Boy, Beta was in a talkative mood today. He said more today than he had the past two months.
"Then why hasn't she told me?"
"Well," Omega said. "She... She's not sure she can."
"Why not?"
"You haven't made yourself available to her," Beta said.
"She knows where I live and how to get a hold of me," I said.
"Does she?" Beta said. "How many times have you moved since she left? Or changed your vidscreen number? Hers is still the same."
"How do you know that?" I said. "Where did you find that out?"
"The card you had pinned to the mirror in the lab," Omega said. "I scanned it one day and sent it to Alpha and Beta. We all contacted her that day."
"How long ago?" I was seething.
Omega didn't want to answer. "How long?" I said again.
"Three years," Omega said. I looked to Beta in disbelief. He nodded. I glared at them both, crossed my arms and turned my seat away from them.
Omega reached out to touch my arm. "Alice..." he said.
I swatted his hand away. Hurt me more than it did him. Physically anyway. I may have broken a bone or two in my hand. But the look on Omega's face told me how much I had just hurt him. Was it any worse than what they did to me? Going behind my back to talk to my mother? The one who abandoned me to "find herself"?
I stood up and walked away from them, moving to a window to watch the city fly by. "Alice..." Beta started.
"Don't talk to me right now," I said. "We can discuss this later."
Beta, true to form, didn't respond.
We rode the remainder of the way to Tanglewood in silence. As the hover-truck landed, I ignored the boys and grabbed my pack which included my datapad, water bottles, and my identification pass which contained my diplomatic credentials so I could meet with the Amazons. As long as Queen Anza hadn't revoked them yet.
"Alice, are we..." Omega started to say. I looked at him without expression. "Are we okay?"
"We're fine, Omega," I said, my voice as flat as my expression. "Let's get this over with so we can fix Alpha."
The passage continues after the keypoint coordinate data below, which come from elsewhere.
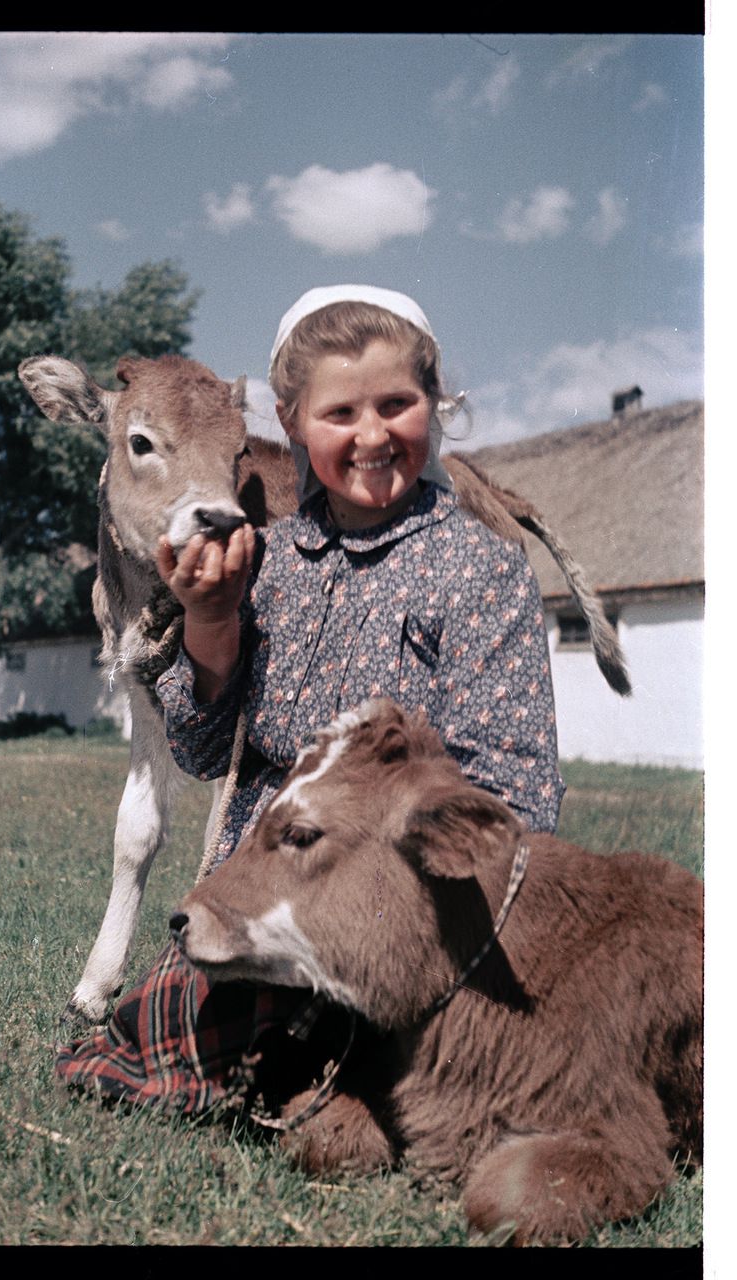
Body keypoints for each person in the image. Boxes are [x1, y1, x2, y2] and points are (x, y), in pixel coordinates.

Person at [55, 284, 565, 1114]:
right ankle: (330, 1066)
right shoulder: (270, 560)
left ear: (433, 406)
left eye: (397, 404)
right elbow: (196, 745)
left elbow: (517, 796)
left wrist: (382, 881)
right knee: (163, 1032)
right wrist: (211, 618)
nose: (371, 436)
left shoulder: (481, 569)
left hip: (401, 905)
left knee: (379, 1053)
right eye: (339, 414)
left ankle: (381, 1059)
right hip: (264, 900)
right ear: (289, 427)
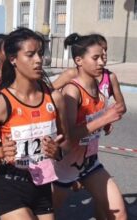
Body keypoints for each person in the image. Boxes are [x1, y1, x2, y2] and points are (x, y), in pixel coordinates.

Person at [0, 27, 70, 220]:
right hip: (10, 185)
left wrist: (58, 151)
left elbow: (67, 141)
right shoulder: (1, 104)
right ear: (13, 59)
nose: (39, 60)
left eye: (40, 53)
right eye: (30, 55)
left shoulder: (55, 98)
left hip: (42, 185)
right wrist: (1, 153)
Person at [52, 33, 127, 220]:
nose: (101, 62)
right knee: (46, 215)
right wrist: (102, 120)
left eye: (103, 57)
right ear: (79, 60)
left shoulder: (100, 87)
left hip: (89, 163)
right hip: (64, 167)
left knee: (120, 214)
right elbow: (68, 137)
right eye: (96, 58)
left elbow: (94, 119)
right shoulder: (72, 90)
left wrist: (105, 120)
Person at [52, 34, 126, 115]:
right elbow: (48, 92)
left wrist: (107, 114)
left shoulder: (108, 77)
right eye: (95, 57)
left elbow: (121, 107)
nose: (104, 54)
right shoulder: (72, 80)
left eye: (105, 50)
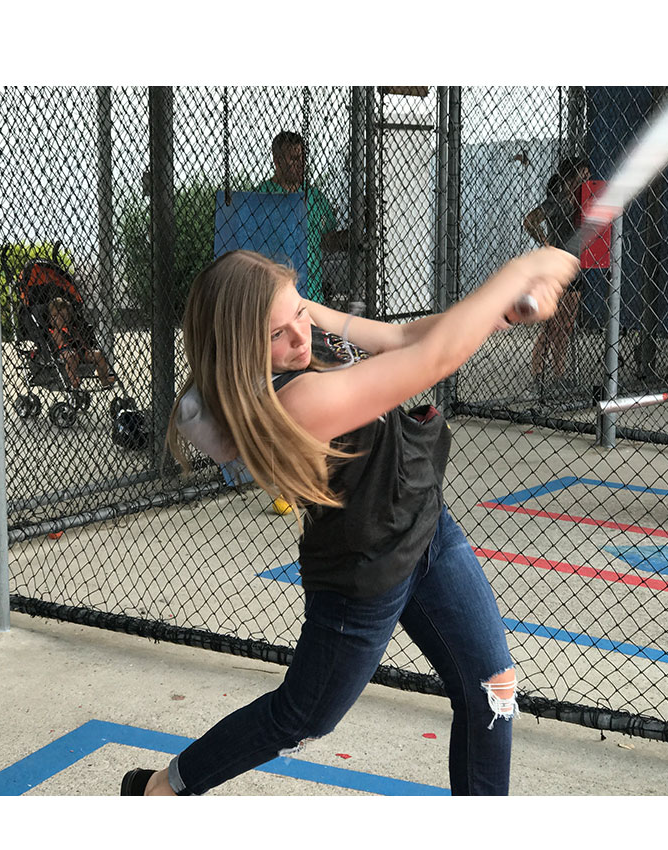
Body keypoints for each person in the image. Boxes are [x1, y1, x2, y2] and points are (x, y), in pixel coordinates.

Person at [120, 244, 577, 797]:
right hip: (364, 574)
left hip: (428, 528)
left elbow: (406, 338)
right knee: (303, 717)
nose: (299, 335)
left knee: (492, 689)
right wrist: (515, 272)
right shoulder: (293, 401)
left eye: (300, 313)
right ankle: (163, 789)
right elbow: (430, 361)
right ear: (240, 351)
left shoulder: (295, 325)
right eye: (277, 333)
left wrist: (502, 310)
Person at [255, 131, 347, 304]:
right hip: (274, 293)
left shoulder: (314, 196)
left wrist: (352, 235)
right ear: (278, 161)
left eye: (302, 158)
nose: (300, 164)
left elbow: (327, 240)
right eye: (294, 159)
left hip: (311, 295)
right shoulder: (262, 196)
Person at [522, 156, 590, 386]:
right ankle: (537, 374)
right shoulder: (558, 202)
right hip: (556, 269)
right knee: (553, 326)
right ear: (573, 177)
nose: (587, 177)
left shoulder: (583, 202)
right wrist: (545, 242)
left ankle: (559, 374)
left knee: (566, 327)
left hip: (574, 269)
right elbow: (529, 220)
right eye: (583, 173)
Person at [46, 297, 115, 389]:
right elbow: (55, 343)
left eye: (62, 316)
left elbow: (82, 339)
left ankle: (104, 379)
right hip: (64, 353)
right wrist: (59, 327)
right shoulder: (53, 330)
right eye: (54, 316)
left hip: (81, 350)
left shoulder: (73, 327)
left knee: (98, 354)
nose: (58, 319)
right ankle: (74, 381)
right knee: (71, 357)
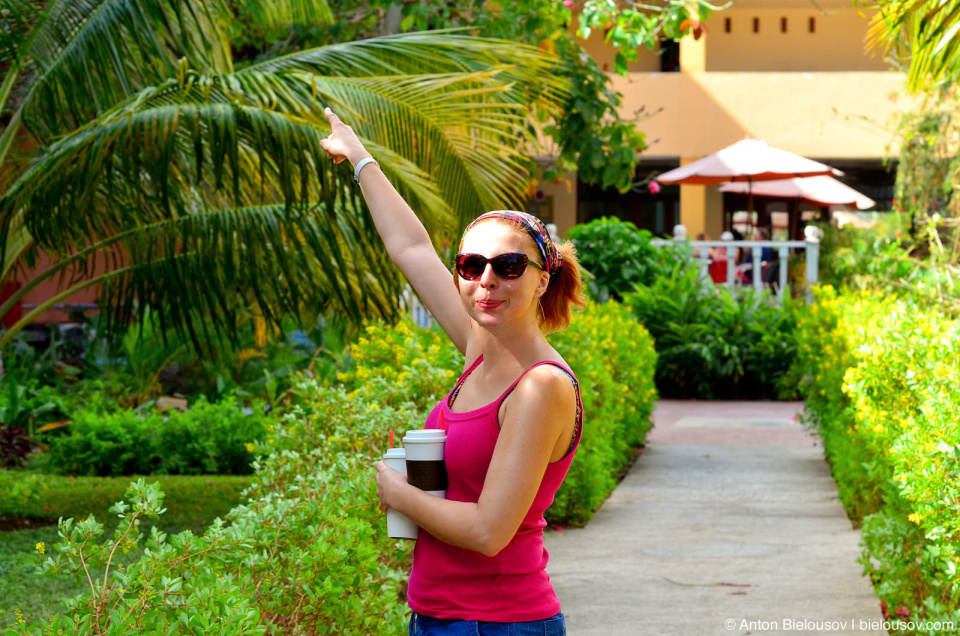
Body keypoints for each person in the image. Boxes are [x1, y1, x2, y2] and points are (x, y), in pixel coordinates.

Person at [319, 107, 586, 635]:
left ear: (542, 280)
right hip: (438, 617)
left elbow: (489, 532)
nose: (486, 280)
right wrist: (359, 157)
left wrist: (400, 496)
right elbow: (411, 247)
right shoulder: (478, 349)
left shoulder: (540, 386)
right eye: (470, 265)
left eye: (508, 267)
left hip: (498, 624)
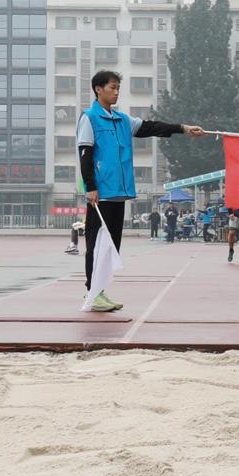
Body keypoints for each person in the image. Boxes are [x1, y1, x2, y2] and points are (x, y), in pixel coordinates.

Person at [77, 68, 205, 309]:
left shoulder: (122, 120)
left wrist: (182, 128)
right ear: (98, 89)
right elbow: (85, 153)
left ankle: (100, 291)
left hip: (119, 193)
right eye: (112, 88)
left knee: (112, 246)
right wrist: (90, 186)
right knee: (96, 244)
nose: (116, 92)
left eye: (118, 88)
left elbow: (150, 127)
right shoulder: (89, 118)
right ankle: (91, 293)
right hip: (101, 194)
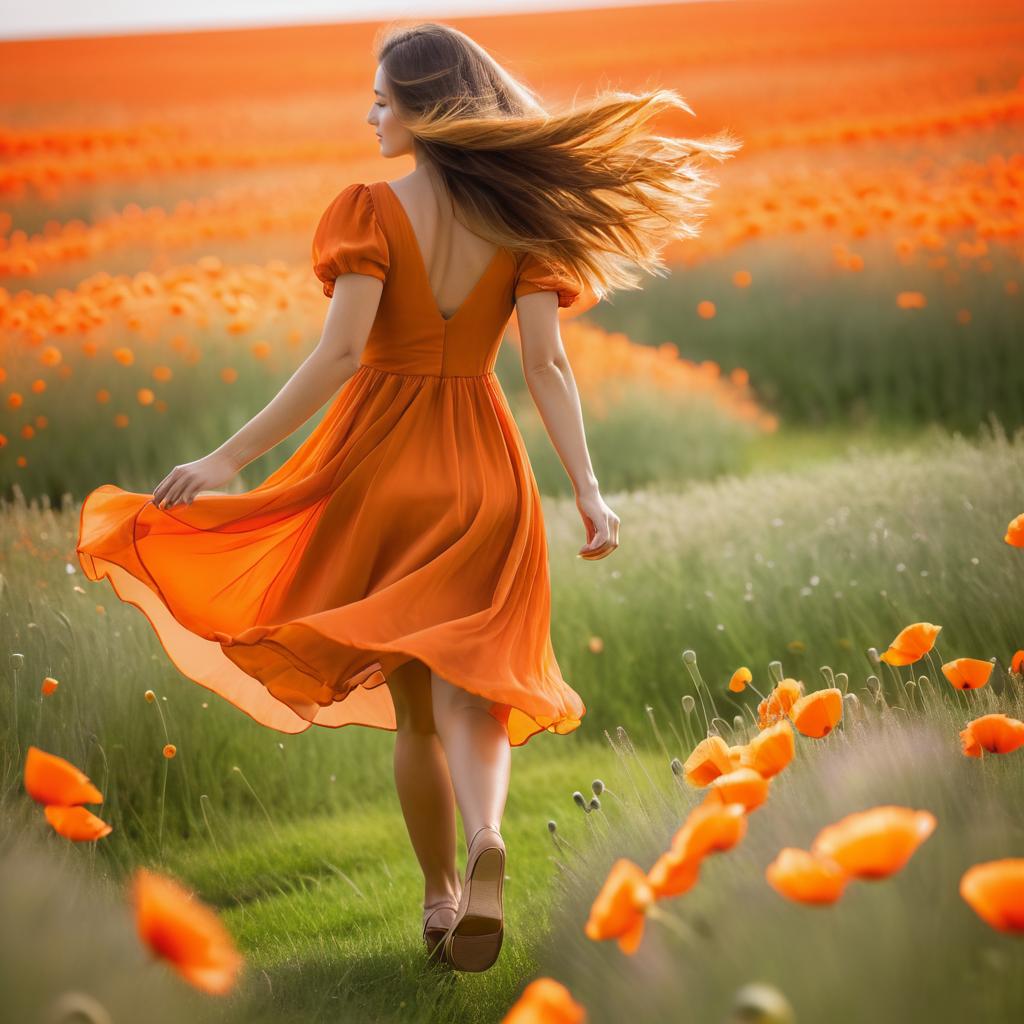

I slung my pack over my shoulder and left the truck. Moments later, Beta and Omega followed me. The outsider landing pad sat a half mile from the entrance to the Amazon village. It wasn't too terrible a hike to get there, but it was mostly uphill, so by the time we reached the gatehouse, I was breathing a little heavily. I refused offers from Omega to ride on his back as I was still mad at both of them, all three of them in fact, but Omega took the brunt of it because he kept pestering me about it.
"Not now, Omega," I said as the gatehouse came into view. "We'll discuss it on the way back."
"Okay," he said.
"Who approaches the Tanglewood Amazons?" came a call from the gatehouse.
"Alice Action here to see... here to see Presca, my mother."
"Oh, the prodigal daughter." The guard in the gatehouse couldn't keep the smirk from her voice. "Please, come right on in, this should be interesting."
We approached the gate and were allowed entry. The guard's smirk annoyed me, but I tried not to let it show. Her derisive laughter showed how successful I was. "Your mother is in the central hall this morning. Go down this path..."
I interrupted her. "I know where it is." I didn't know where it was, but I was sure I could find it. And her smirk was becoming more annoying the longer we stood there.
I stalked down the path, Omega and Beta following in silence. I stopped a couple hundred feet down away from the gatehouse and looked at the boys. "We're fine, boys. I'm sorry. This wasn't what I had hoped to have to do today. With Alpha in the state he's in, and with what happened to the lab, I'm a little stressed."
Omega stood on his hind legs and hugged me. "It's okay, Alice. We still love you."
"I love you, too, Omega. Now please let me go, you're hurting me."
"Sorry," Omega said. He let go and stepped back. "Want to ride?" He dropped to all fours.
"Please," I said and climbed onto his back.
That was the image my mother saw when she stepped out of the central hall: me riding on Omega's back with Beta right behind us, both of them in battle mode.
"Alice? Omega? Beta?"
"Hi, Mom," we all said in unison.
"Come inside," she said. "We have a lot to discuss."